Light-oxygen-voltage (LOV) domains are blue light sensors and play an important role in signal transduction in many organisms. Generally, LOV domains use chromophores to absorb photons, and then photochemical reactions will occur to convert light energy into chemical energy and transduce it to the main chain of proteins. These reactions can cause conformational rearrangement of proteins, and thus leading to signal transduction. Therefore, it is important to study the signal transduction process of LOV domains for understanding the control mechanism of cellular functions. However, how small photochemical changes in the active sites of the LOV domains lead to large conformational rearrangements of proteins, which in turn lead to signal transduction, has been puzzling us for a long time. Currently, the LOV domains are mainly studied in plants. The signal transduction mechanism of LOV domains in bacteria is still unclear.
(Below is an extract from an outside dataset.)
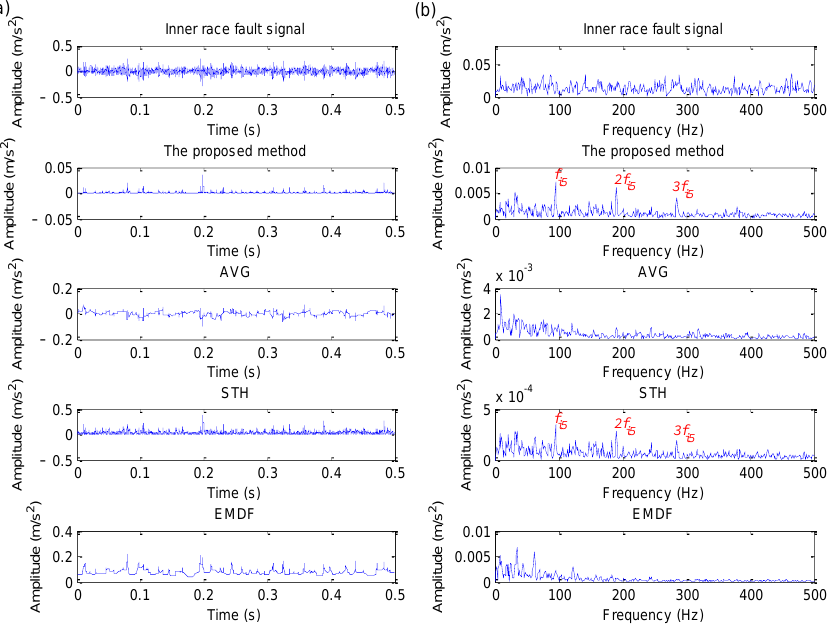
Figure 25. Analysis results obtained by different methods for inner race fault signal in case 3: ( a ) Time domain waveform; ( b ) its corresponding envelope spectrum.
In this work, the Markov state model (MSM) combined with molecular dynamics (MD) simulations was applied to investigate the signal transduction process of the LOV protein from pseudomonas putida (PpSB1-LOV). The present work will play an important role in understanding the signal transduction mechanism of PpSB1-LOV domains, which may provide theoretical basis for the design and improvement of LOV-based optogenetic tools.